The food maker is facing a number of troubles today. Consumer tastes are shifting toward fresher and natural products and away from one of Hormel's most important brands, SPAM. Supply and demand have been out of balance in key businesses, including turkey. Rising costs have been difficult to pass through to customers because of low inflation. And more recently, trade tensions have led to concerns about the company's global expansion plans, notably in China.
However, Hormel isn't sitting still. It has been shifting its portfolio for a number of years by acquiring more desirable brands like Wholly Guacamole and Columbus Meats (expanding its presence in the fast-growing deli aisle). It's also been innovating, bringing out new versions of its wares, such as Skippy P.B. Bites that turn peanut butter into a snack. And perhaps most important, it remains conservative, with long-term debt at roughly 10% of the capital structure even after relatively large acquisitions like Columbus.
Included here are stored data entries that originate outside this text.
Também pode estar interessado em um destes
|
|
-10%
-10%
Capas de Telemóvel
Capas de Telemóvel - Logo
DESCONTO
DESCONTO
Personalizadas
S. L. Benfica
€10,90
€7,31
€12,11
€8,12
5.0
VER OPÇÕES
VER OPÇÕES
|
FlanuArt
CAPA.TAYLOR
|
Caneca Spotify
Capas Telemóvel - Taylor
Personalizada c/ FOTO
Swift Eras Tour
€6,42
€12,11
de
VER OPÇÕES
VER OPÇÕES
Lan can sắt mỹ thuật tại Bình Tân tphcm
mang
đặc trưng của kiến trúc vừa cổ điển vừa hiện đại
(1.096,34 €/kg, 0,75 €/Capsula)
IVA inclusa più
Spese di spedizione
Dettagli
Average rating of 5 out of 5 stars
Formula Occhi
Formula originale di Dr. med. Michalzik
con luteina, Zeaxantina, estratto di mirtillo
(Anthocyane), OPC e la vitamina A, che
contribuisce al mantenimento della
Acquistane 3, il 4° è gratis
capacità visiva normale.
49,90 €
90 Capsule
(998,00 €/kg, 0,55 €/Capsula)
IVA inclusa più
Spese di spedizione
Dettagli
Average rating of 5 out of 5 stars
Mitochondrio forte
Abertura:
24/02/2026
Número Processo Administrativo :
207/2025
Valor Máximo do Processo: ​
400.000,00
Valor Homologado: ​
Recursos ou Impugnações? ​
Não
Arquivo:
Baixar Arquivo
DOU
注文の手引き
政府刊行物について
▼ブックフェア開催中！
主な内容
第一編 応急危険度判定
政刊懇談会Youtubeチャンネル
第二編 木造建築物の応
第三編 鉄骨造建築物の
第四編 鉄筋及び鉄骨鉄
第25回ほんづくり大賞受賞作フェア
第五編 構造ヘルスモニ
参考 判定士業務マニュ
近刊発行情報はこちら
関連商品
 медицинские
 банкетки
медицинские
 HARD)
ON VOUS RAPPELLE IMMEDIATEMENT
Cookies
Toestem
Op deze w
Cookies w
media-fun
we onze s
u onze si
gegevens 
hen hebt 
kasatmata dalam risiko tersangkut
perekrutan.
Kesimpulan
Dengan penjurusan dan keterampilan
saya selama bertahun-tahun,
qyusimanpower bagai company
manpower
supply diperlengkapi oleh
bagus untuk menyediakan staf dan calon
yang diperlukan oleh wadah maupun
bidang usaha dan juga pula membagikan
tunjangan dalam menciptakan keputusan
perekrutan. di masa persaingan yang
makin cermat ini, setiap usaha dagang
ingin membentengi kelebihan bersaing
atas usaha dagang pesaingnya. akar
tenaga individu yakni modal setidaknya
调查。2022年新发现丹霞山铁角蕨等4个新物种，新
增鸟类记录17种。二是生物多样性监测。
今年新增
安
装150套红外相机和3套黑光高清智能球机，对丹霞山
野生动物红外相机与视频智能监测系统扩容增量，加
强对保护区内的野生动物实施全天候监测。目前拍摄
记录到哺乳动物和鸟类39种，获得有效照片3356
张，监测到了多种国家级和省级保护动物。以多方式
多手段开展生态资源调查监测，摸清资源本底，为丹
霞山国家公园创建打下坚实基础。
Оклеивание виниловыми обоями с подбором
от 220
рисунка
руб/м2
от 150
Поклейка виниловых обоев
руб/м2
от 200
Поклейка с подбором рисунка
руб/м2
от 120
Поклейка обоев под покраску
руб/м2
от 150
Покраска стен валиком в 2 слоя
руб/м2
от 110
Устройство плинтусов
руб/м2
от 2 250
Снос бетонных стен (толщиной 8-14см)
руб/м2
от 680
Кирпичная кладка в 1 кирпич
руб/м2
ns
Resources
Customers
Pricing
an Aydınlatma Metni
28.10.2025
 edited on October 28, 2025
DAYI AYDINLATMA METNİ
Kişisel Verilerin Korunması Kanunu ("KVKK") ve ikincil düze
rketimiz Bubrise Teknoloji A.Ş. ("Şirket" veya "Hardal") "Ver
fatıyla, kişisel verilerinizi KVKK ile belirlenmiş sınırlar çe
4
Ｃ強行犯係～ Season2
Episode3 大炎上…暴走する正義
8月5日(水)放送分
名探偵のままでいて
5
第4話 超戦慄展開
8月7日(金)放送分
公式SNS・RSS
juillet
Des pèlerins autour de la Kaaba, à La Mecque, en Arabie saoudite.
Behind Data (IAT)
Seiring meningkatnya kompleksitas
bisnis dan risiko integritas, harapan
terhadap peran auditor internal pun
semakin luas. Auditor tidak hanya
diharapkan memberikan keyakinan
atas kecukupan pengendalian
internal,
There's no question that Hormel is facing troubles today, but it has industry-leading brands and the financial strength to weather a tough spell. If history is any guide, it will adjust its portfolio to meet consumer demands, supply and demand will work itself out, and it will pass rising costs on to customers eventually. In the meantime, you can collect a relatively large yield that has grown at an impressive annualized rate of 16% or more over the trailing 1-, 3-, 5-, and 10-year periods (more than five times the historical rate of inflation growth). Notably, that includes the current industry weak spell.
3. A bit more risk
Last up is General Mills, one of the world's largest packaged food companies. It has increased its dividend for just 14 consecutive years. However, a dividend has been paid without interruption for over 100 years. The yield is around 4.2% today. You have to go back to the late 1990s to see higher yields.
Like Hormel, General Mills is facing changing consumer tastes and pricing headwinds in the face of rising costs for things like shipping. And like Hormel, General Mills isn't sitting still. It has been working to cut costs and introduce new products that better align with customer tastes (such as healthy snacks and new varieties of yogurt) and has been using acquisitions to expand into new areas (Annie's and, more recently, Blue Buffalo to enter into the fast-growing healthy-pet-food space).
With more than 100 years of history behind it, General Mills has changed with the times before and is likely to do so again this time around. However, there is one concern here that investors should watch: debt. General Mills has historically used leverage more aggressively than peers like Hormel. And the Blue Buffalo acquisition was costly, leading some to wonder if General Mills overpaid. What is for certain, however, is that long-term debt increased by around 66% in fiscal 2018 because of the pet food deal. That has investors justifiably worried.
General Mills is aware of the issue and plans to put dividend increases on hold while it works to reduce leverage. Still, a lot is riding on this large acquisition, which the company is relying on to spur top-line growth. If you are willing to give a more-than-100-year old company the benefit of the doubt and keep a close eye on leverage, you can collect a hefty yield while you wait for it to prove that it can make Blue Buffalo work just as well as it did Annie's a few years ago.
Buying when others are fearful
There's no question that investors are worried about Exxon, Hormel, and General Mills today. There are good reasons for those concerns. However, all three are important players in their respective industries and niches and have long histories of successfully navigating problems over time. The fixes may take time to play out, but that's why long-term investors looking for dividend income have the opportunity to buy today at such high relative yields. If you can see past the current problems to a brighter future, you can benefit from investors who are thinking only about the short term.